Saif Abukeshek, el español retenido por Israel tras asaltar 22 barcos de la flotilla con ayuda a Gaza, no tenía intención de llegar a Gaza con la Global Sumud Flotilla. Iba en un barco observador y como hizo el año pasado, cuando desempeñó funciones logísticas en puertos de Túnez, Sicilia y Creta, preveía tomar todas las cautelas y evitar aproximarse a aguas israelíes, consciente del peligro que acarreaba su origen palestino: nació en el campo de refugiados de Askar, en Nablús. El asalto de las fuerzas militares israelíes cerca de la costa griega, pero en aguas internacionales, fue toda una “sorpresa”, según explica su esposa Salli Issa en una llamada telefónica con EL PAÍS. “Se trata de una actividad legal que realiza una organización civil, no tiene ningún sentido lo que ha pasado”, reivindica sobre la ilegalidad con la que ha actuado el Ejército de Israel.
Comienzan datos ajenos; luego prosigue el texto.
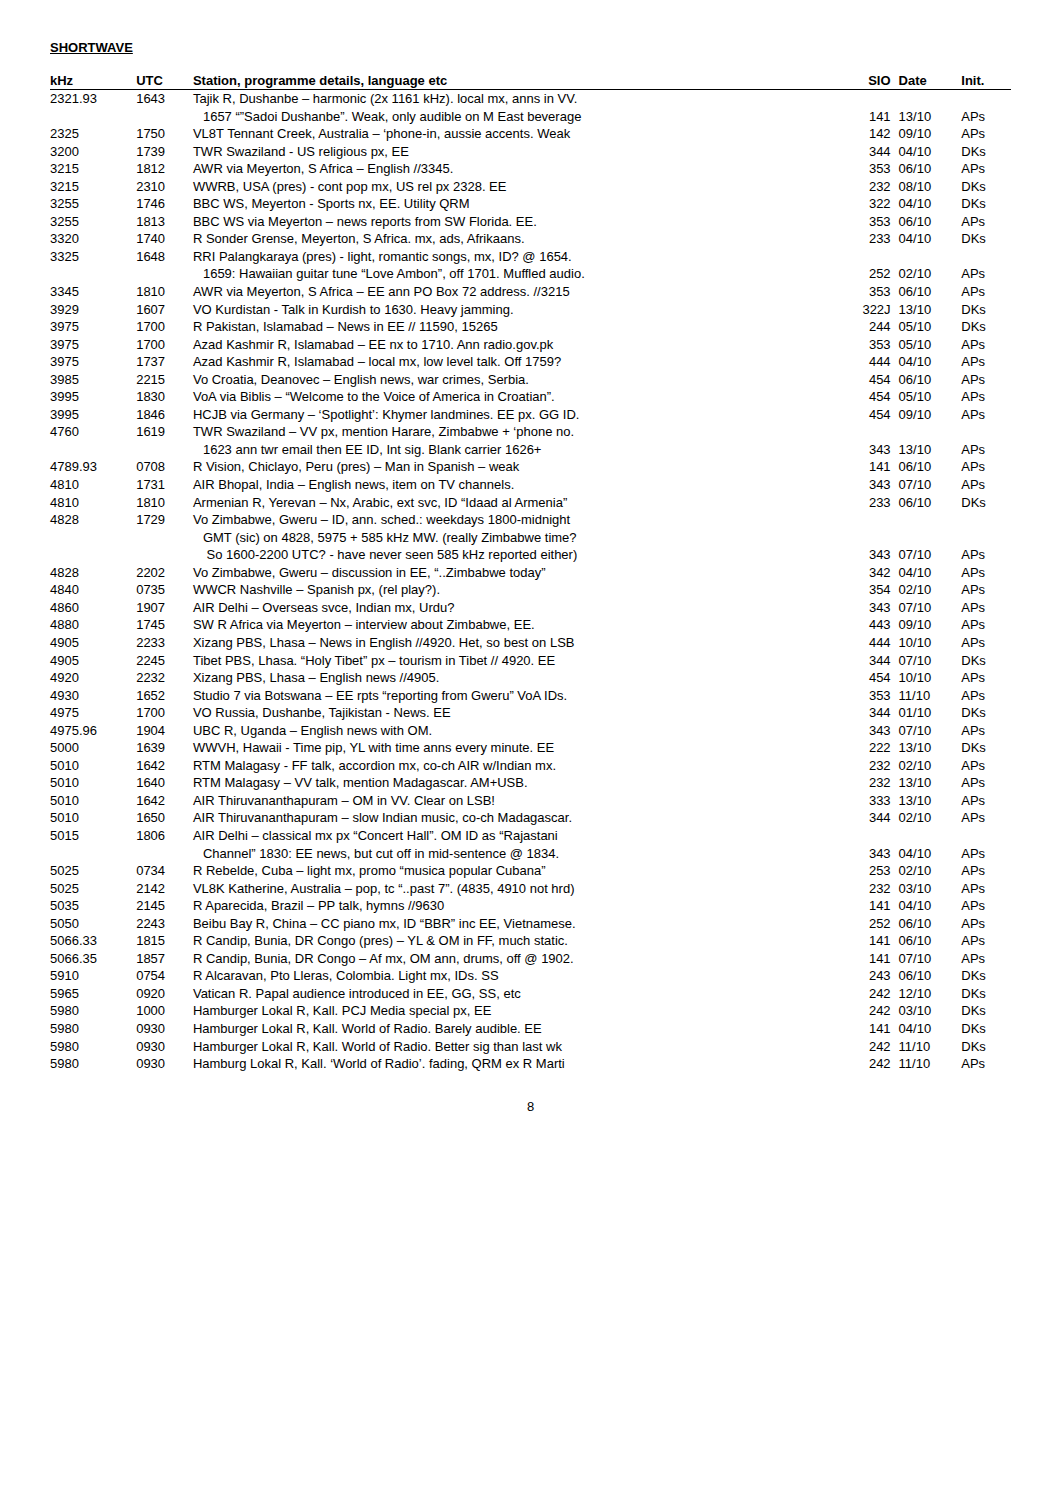SHORTWAVE
| kHz | UTC | Station, programme details, language etc | SIO | Date | Init. |
| --- | --- | --- | --- | --- | --- |
| 2321.93 | 1643 | Tajik R, Dushanbe – harmonic (2x 1161 kHz). local mx, anns in VV. | | | |
| | | 1657 “”Sadoi Dushanbe”. Weak, only audible on M East beverage | 141 | 13/10 | APs |
| 2325 | 1750 | VL8T Tennant Creek, Australia – ‘phone-in, aussie accents. Weak | 142 | 09/10 | APs |
| 3200 | 1739 | TWR Swaziland - US religious px, EE | 344 | 04/10 | DKs |
| 3215 | 1812 | AWR via Meyerton, S Africa – English //3345. | 353 | 06/10 | APs |
| 3215 | 2310 | WWRB, USA (pres) - cont pop mx, US rel px 2328. EE | 232 | 08/10 | DKs |
| 3255 | 1746 | BBC WS, Meyerton - Sports nx, EE. Utility QRM | 322 | 04/10 | DKs |
| 3255 | 1813 | BBC WS via Meyerton – news reports from SW Florida. EE. | 353 | 06/10 | APs |
| 3320 | 1740 | R Sonder Grense, Meyerton, S Africa. mx, ads, Afrikaans. | 233 | 04/10 | DKs |
| 3325 | 1648 | RRI Palangkaraya (pres) - light, romantic songs, mx, ID? @ 1654. | | | |
| | | 1659: Hawaiian guitar tune “Love Ambon”, off 1701. Muffled audio. | 252 | 02/10 | APs |
| 3345 | 1810 | AWR via Meyerton, S Africa – EE ann PO Box 72 address. //3215 | 353 | 06/10 | APs |
| 3929 | 1607 | VO Kurdistan - Talk in Kurdish to 1630. Heavy jamming. | 322J | 13/10 | DKs |
| 3975 | 1700 | R Pakistan, Islamabad – News in EE // 11590, 15265 | 244 | 05/10 | DKs |
| 3975 | 1700 | Azad Kashmir R, Islamabad – EE nx to 1710. Ann radio.gov.pk | 353 | 05/10 | APs |
| 3975 | 1737 | Azad Kashmir R, Islamabad – local mx, low level talk. Off 1759? | 444 | 04/10 | APs |
| 3985 | 2215 | Vo Croatia, Deanovec – English news, war crimes, Serbia. | 454 | 06/10 | APs |
| 3995 | 1830 | VoA via Biblis – “Welcome to the Voice of America in Croatian”. | 454 | 05/10 | APs |
| 3995 | 1846 | HCJB via Germany – ‘Spotlight’: Khymer landmines. EE px. GG ID. | 454 | 09/10 | APs |
| 4760 | 1619 | TWR Swaziland – VV px, mention Harare, Zimbabwe + ‘phone no. | | | |
| | | 1623 ann twr email then EE ID, Int sig. Blank carrier 1626+ | 343 | 13/10 | APs |
| 4789.93 | 0708 | R Vision, Chiclayo, Peru (pres) – Man in Spanish – weak | 141 | 06/10 | APs |
| 4810 | 1731 | AIR Bhopal, India – English news, item on TV channels. | 343 | 07/10 | APs |
| 4810 | 1810 | Armenian R, Yerevan – Nx, Arabic, ext svc, ID “Idaad al Armenia” | 233 | 06/10 | DKs |
| 4828 | 1729 | Vo Zimbabwe, Gweru – ID, ann. sched.: weekdays 1800-midnight | | | |
| | | GMT (sic) on 4828, 5975 + 585 kHz MW. (really Zimbabwe time? | | | |
| | | So 1600-2200 UTC? - have never seen 585 kHz reported either) | 343 | 07/10 | APs |
| 4828 | 2202 | Vo Zimbabwe, Gweru – discussion in EE, “..Zimbabwe today” | 342 | 04/10 | APs |
| 4840 | 0735 | WWCR Nashville – Spanish px, (rel play?). | 354 | 02/10 | APs |
| 4860 | 1907 | AIR Delhi – Overseas svce, Indian mx, Urdu? | 343 | 07/10 | APs |
| 4880 | 1745 | SW R Africa via Meyerton – interview about Zimbabwe, EE. | 443 | 09/10 | APs |
| 4905 | 2233 | Xizang PBS, Lhasa – News in English //4920. Het, so best on LSB | 444 | 10/10 | APs |
| 4905 | 2245 | Tibet PBS, Lhasa. “Holy Tibet” px – tourism in Tibet // 4920. EE | 344 | 07/10 | DKs |
| 4920 | 2232 | Xizang PBS, Lhasa – English news //4905. | 454 | 10/10 | APs |
| 4930 | 1652 | Studio 7 via Botswana – EE rpts “reporting from Gweru” VoA IDs. | 353 | 11/10 | APs |
| 4975 | 1700 | VO Russia, Dushanbe, Tajikistan - News. EE | 344 | 01/10 | DKs |
| 4975.96 | 1904 | UBC R, Uganda – English news with OM. | 343 | 07/10 | APs |
| 5000 | 1639 | WWVH, Hawaii - Time pip, YL with time anns every minute. EE | 222 | 13/10 | DKs |
| 5010 | 1642 | RTM Malagasy - FF talk, accordion mx, co-ch AIR w/Indian mx. | 232 | 02/10 | APs |
| 5010 | 1640 | RTM Malagasy – VV talk, mention Madagascar. AM+USB. | 232 | 13/10 | APs |
| 5010 | 1642 | AIR Thiruvananthapuram – OM in VV. Clear on LSB! | 333 | 13/10 | APs |
| 5010 | 1650 | AIR Thiruvananthapuram – slow Indian music, co-ch Madagascar. | 344 | 02/10 | APs |
| 5015 | 1806 | AIR Delhi – classical mx px “Concert Hall”. OM ID as “Rajastani | | | |
| | | Channel” 1830: EE news, but cut off in mid-sentence @ 1834. | 343 | 04/10 | APs |
| 5025 | 0734 | R Rebelde, Cuba – light mx, promo “musica popular Cubana” | 253 | 02/10 | APs |
| 5025 | 2142 | VL8K Katherine, Australia – pop, tc “..past 7”. (4835, 4910 not hrd) | 232 | 03/10 | APs |
| 5035 | 2145 | R Aparecida, Brazil – PP talk, hymns //9630 | 141 | 04/10 | APs |
| 5050 | 2243 | Beibu Bay R, China – CC piano mx, ID “BBR” inc EE, Vietnamese. | 252 | 06/10 | APs |
| 5066.33 | 1815 | R Candip, Bunia, DR Congo (pres) – YL & OM in FF, much static. | 141 | 06/10 | APs |
| 5066.35 | 1857 | R Candip, Bunia, DR Congo – Af mx, OM ann, drums, off @ 1902. | 141 | 07/10 | APs |
| 5910 | 0754 | R Alcaravan, Pto Lleras, Colombia. Light mx, IDs. SS | 243 | 06/10 | DKs |
| 5965 | 0920 | Vatican R. Papal audience introduced in EE, GG, SS, etc | 242 | 12/10 | DKs |
| 5980 | 1000 | Hamburger Lokal R, Kall. PCJ Media special px, EE | 242 | 03/10 | DKs |
| 5980 | 0930 | Hamburger Lokal R, Kall. World of Radio. Barely audible. EE | 141 | 04/10 | DKs |
| 5980 | 0930 | Hamburger Lokal R, Kall. World of Radio. Better sig than last wk | 242 | 11/10 | DKs |
| 5980 | 0930 | Hamburg Lokal R, Kall. ‘World of Radio’. fading, QRM ex R Marti | 242 | 11/10 | APs |
8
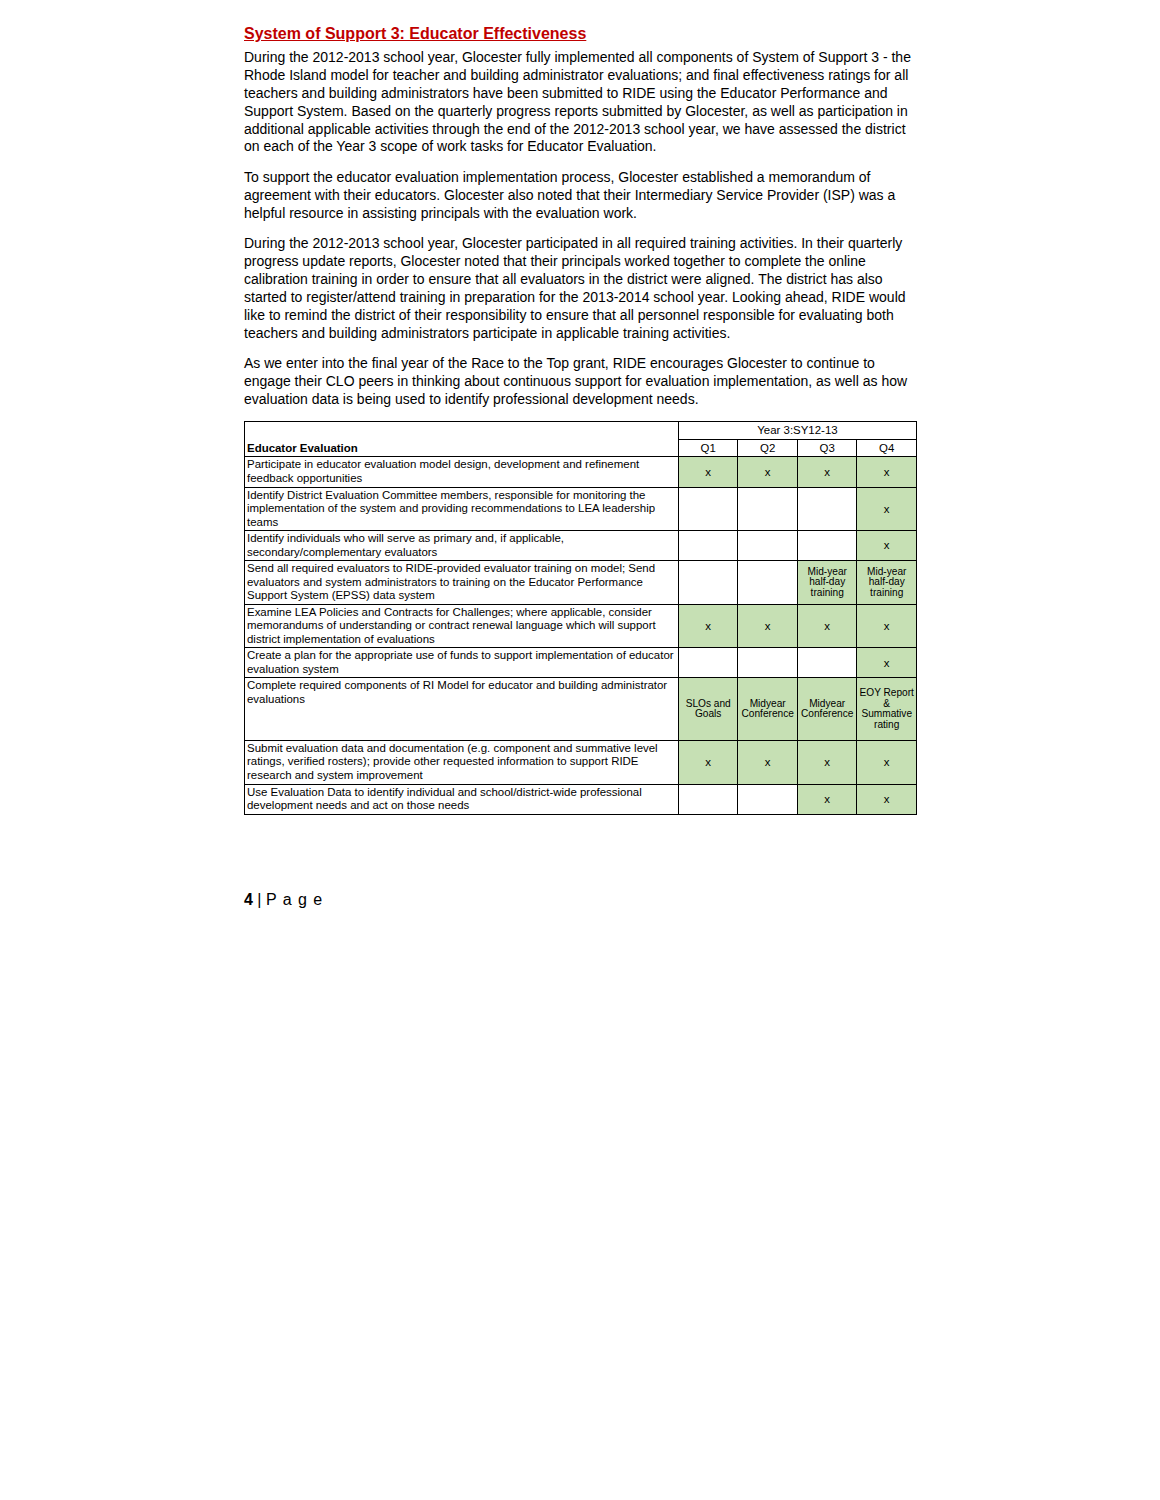System of Support 3: Educator Effectiveness
During the 2012-2013 school year, Glocester fully implemented all components of System of Support 3 - the Rhode Island model for teacher and building administrator evaluations; and final effectiveness ratings for all teachers and building administrators have been submitted to RIDE using the Educator Performance and Support System. Based on the quarterly progress reports submitted by Glocester, as well as participation in additional applicable activities through the end of the 2012-2013 school year, we have assessed the district on each of the Year 3 scope of work tasks for Educator Evaluation.
To support the educator evaluation implementation process, Glocester established a memorandum of agreement with their educators. Glocester also noted that their Intermediary Service Provider (ISP) was a helpful resource in assisting principals with the evaluation work.
During the 2012-2013 school year, Glocester participated in all required training activities. In their quarterly progress update reports, Glocester noted that their principals worked together to complete the online calibration training in order to ensure that all evaluators in the district were aligned. The district has also started to register/attend training in preparation for the 2013-2014 school year. Looking ahead, RIDE would like to remind the district of their responsibility to ensure that all personnel responsible for evaluating both teachers and building administrators participate in applicable training activities.
As we enter into the final year of the Race to the Top grant, RIDE encourages Glocester to continue to engage their CLO peers in thinking about continuous support for evaluation implementation, as well as how evaluation data is being used to identify professional development needs.
| Educator Evaluation | Year 3:SY12-13 |
| --- | --- |
| Q1 | Q2 | Q3 | Q4 |
| Participate in educator evaluation model design, development and refinement feedback opportunities | x | x | x | x |
| Identify District Evaluation Committee members, responsible for monitoring the implementation of the system and providing recommendations to LEA leadership teams | | | | x |
| Identify individuals who will serve as primary and, if applicable, secondary/complementary evaluators | | | | x |
| Send all required evaluators to RIDE-provided evaluator training on model; Send evaluators and system administrators to training on the Educator Performance Support System (EPSS) data system | | | Mid-year half-day training | Mid-year half-day training |
| Examine LEA Policies and Contracts for Challenges; where applicable, consider memorandums of understanding or contract renewal language which will support district implementation of evaluations | x | x | x | x |
| Create a plan for the appropriate use of funds to support implementation of educator evaluation system | | | | x |
| Complete required components of RI Model for educator and building administrator evaluations | SLOs and Goals | Midyear Conference | Midyear Conference | EOY Report & Summative rating |
| Submit evaluation data and documentation (e.g. component and summative level ratings, verified rosters); provide other requested information to support RIDE research and system improvement | x | x | x | x |
| Use Evaluation Data to identify individual and school/district-wide professional development needs and act on those needs | | | x | x |
4 | P a g e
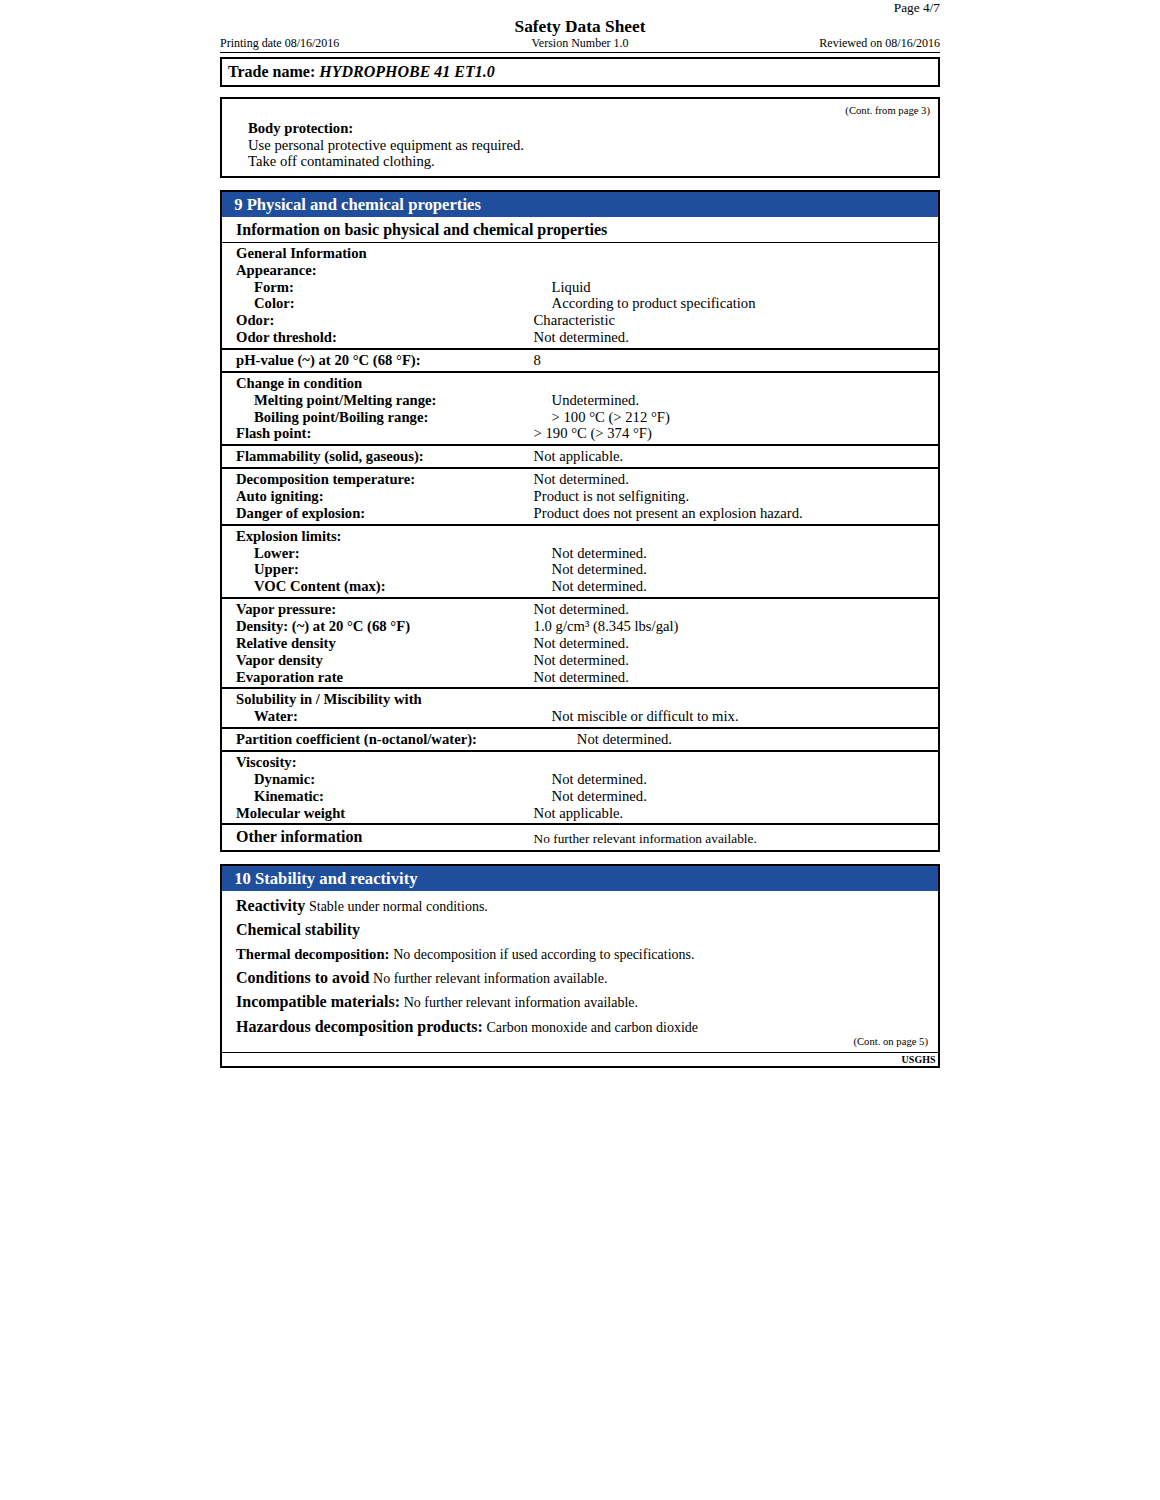Page 4/7
Safety Data Sheet
Printing date 08/16/2016
Version Number 1.0
Reviewed on 08/16/2016
Trade name: HYDROPHOBE 41 ET1.0
(Cont. from page 3)
Body protection:
Use personal protective equipment as required.
Take off contaminated clothing.
9 Physical and chemical properties
Information on basic physical and chemical properties
General Information
Appearance:
Form:
Liquid
Color:
According to product specification
Odor:
Characteristic
Odor threshold:
Not determined.
pH-value (~) at 20 °C (68 °F):
8
Change in condition
Melting point/Melting range:
Undetermined.
Boiling point/Boiling range:
> 100 °C (> 212 °F)
Flash point:
> 190 °C (> 374 °F)
Flammability (solid, gaseous):
Not applicable.
Decomposition temperature:
Not determined.
Auto igniting:
Product is not selfigniting.
Danger of explosion:
Product does not present an explosion hazard.
Explosion limits:
Lower:
Not determined.
Upper:
Not determined.
VOC Content (max):
Not determined.
Vapor pressure:
Not determined.
Density: (~) at 20 °C (68 °F)
1.0 g/cm³ (8.345 lbs/gal)
Relative density
Not determined.
Vapor density
Not determined.
Evaporation rate
Not determined.
Solubility in / Miscibility with
Water:
Not miscible or difficult to mix.
Partition coefficient (n-octanol/water):
Not determined.
Viscosity:
Dynamic:
Not determined.
Kinematic:
Not determined.
Molecular weight
Not applicable.
Other information
No further relevant information available.
10 Stability and reactivity
Reactivity Stable under normal conditions.
Chemical stability
Thermal decomposition: No decomposition if used according to specifications.
Conditions to avoid No further relevant information available.
Incompatible materials: No further relevant information available.
Hazardous decomposition products: Carbon monoxide and carbon dioxide
(Cont. on page 5)
USGHS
Issa afirma no tener noticias de su marido. Tras conocer el “secuestro”, se ha puesto en contacto con el Gobierno español pero también con el Ministerio de Asuntos Exteriores de Suecia, país en el que ella nació y donde se casó con Abukeshek, que además de la nacionalidad española también tiene la sueca. Les ha advertido que los movimientos tienen que ser rápidos, antes de que ambos entren en territorio de Israel. Reclama manifestaciones en las calles para presionar a los gobiernos europeos para que se impliquen en la libertad de las dos únicas personas que no han sido puestas a disposición de las fuerzas policiales en Grecia, tanto su marido Saif como el ciudadano brasileño Thiago Ávila.